While the media grandstands about refereeing, an important and controversial story within the SEC is going largely unnoticed.

That story is about Missouri’s quarterback James Franklin and his unwillingness to take a painkilling cortisone shot last week for his injured shoulder. By refusing the injection, he was choosing not to play in the Arizona State game.

Despite winning the game, his coach Gary Pinkel essentially called him out in the post-game press conference:

“It was too painful for him, and he didn’t want to play… (I) was hoping James could play, but he didn’t feel like he could do it.”

Pinkel has of course backtracked and said that he wasn’t taking a dig at Franklin, but when you hint at a lack of toughness when it comes to football, there’s no way around it. You’re taking a dig at your player.

■ Activity
In the passage about Missouri quarterback James Franklin, which game did he choose not to play in by refusing the cortisone shot?

■ Dataset entries

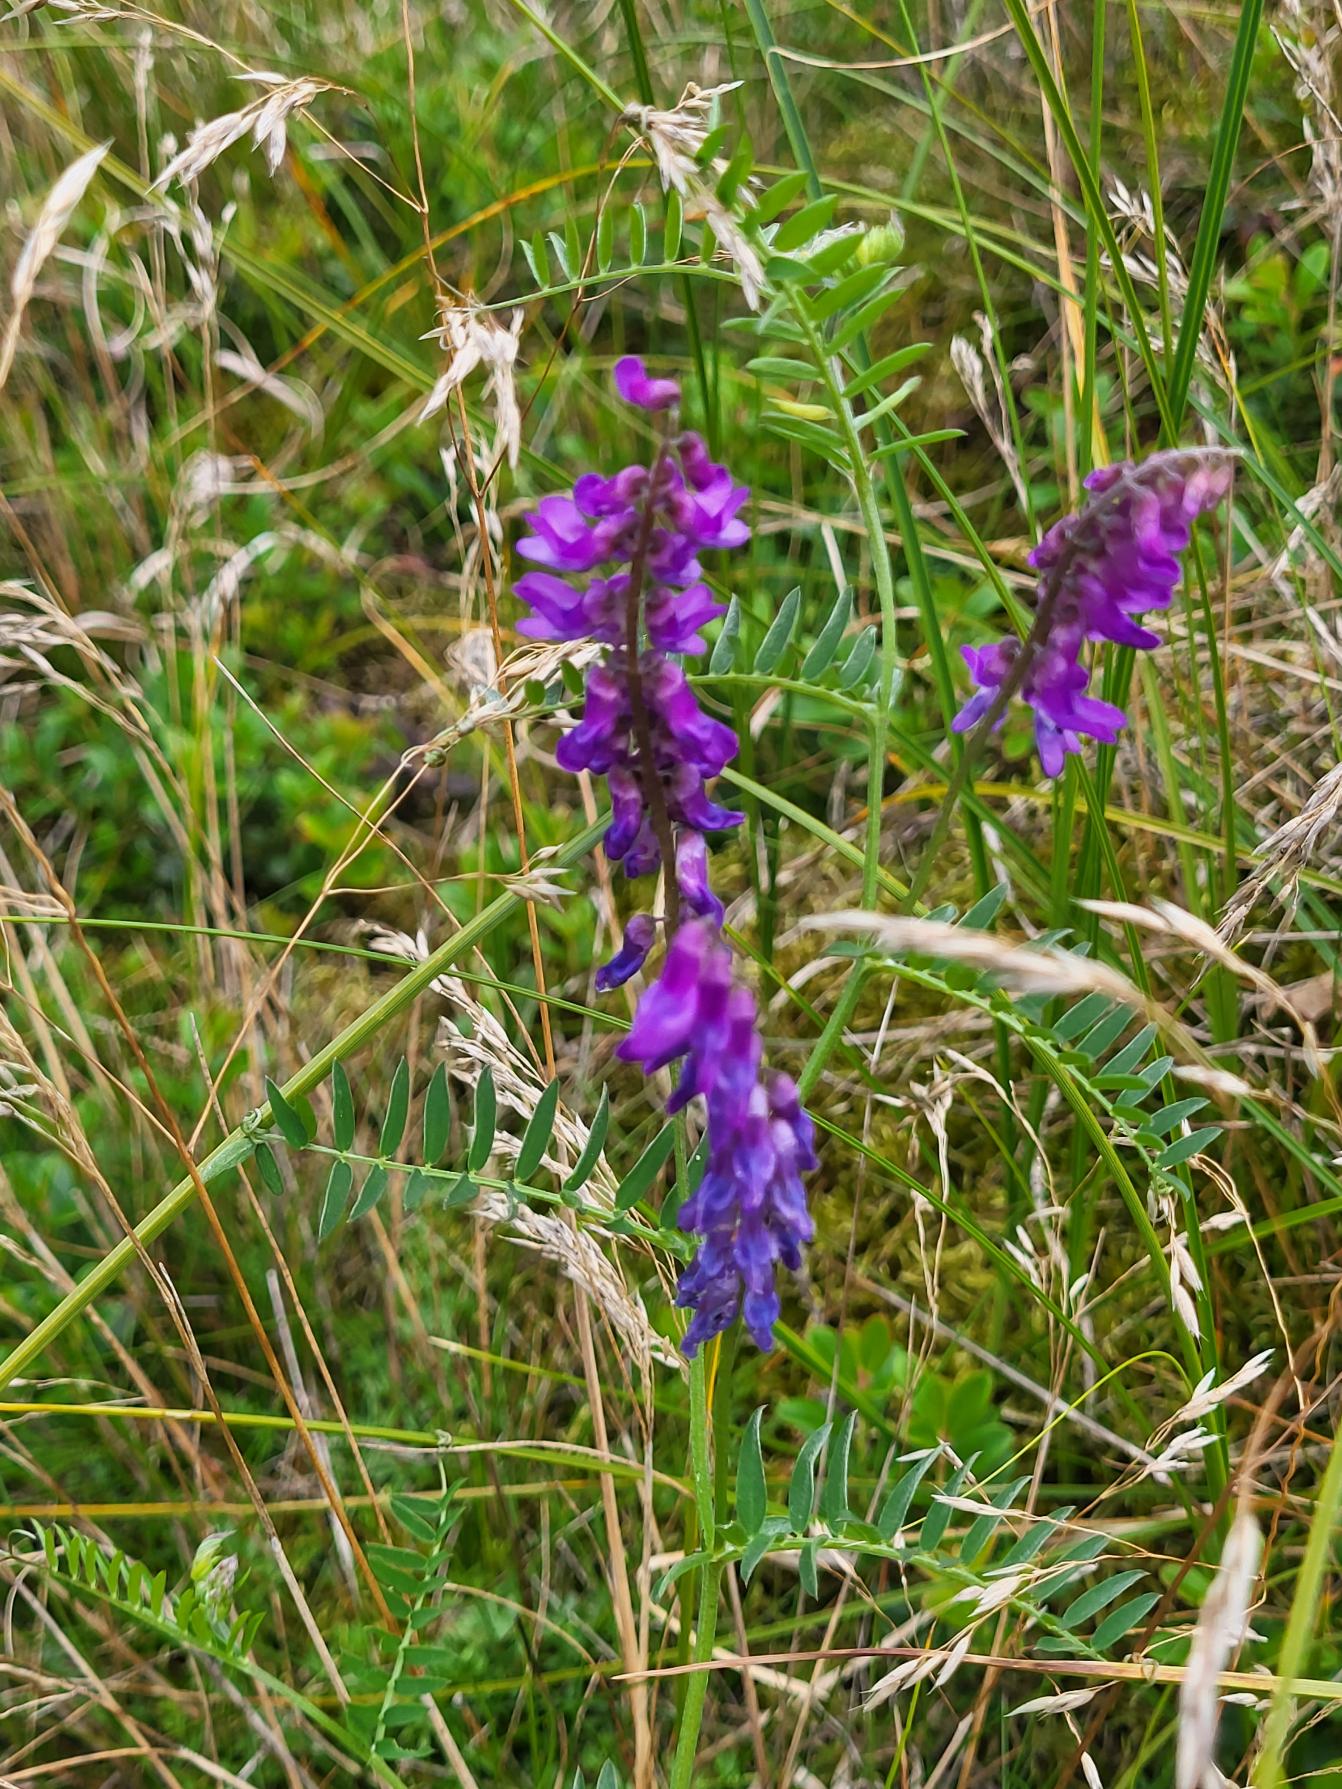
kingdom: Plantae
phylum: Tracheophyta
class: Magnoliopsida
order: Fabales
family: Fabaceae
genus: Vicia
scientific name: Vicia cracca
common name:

■ Solution to the exercise
The Arizona State game.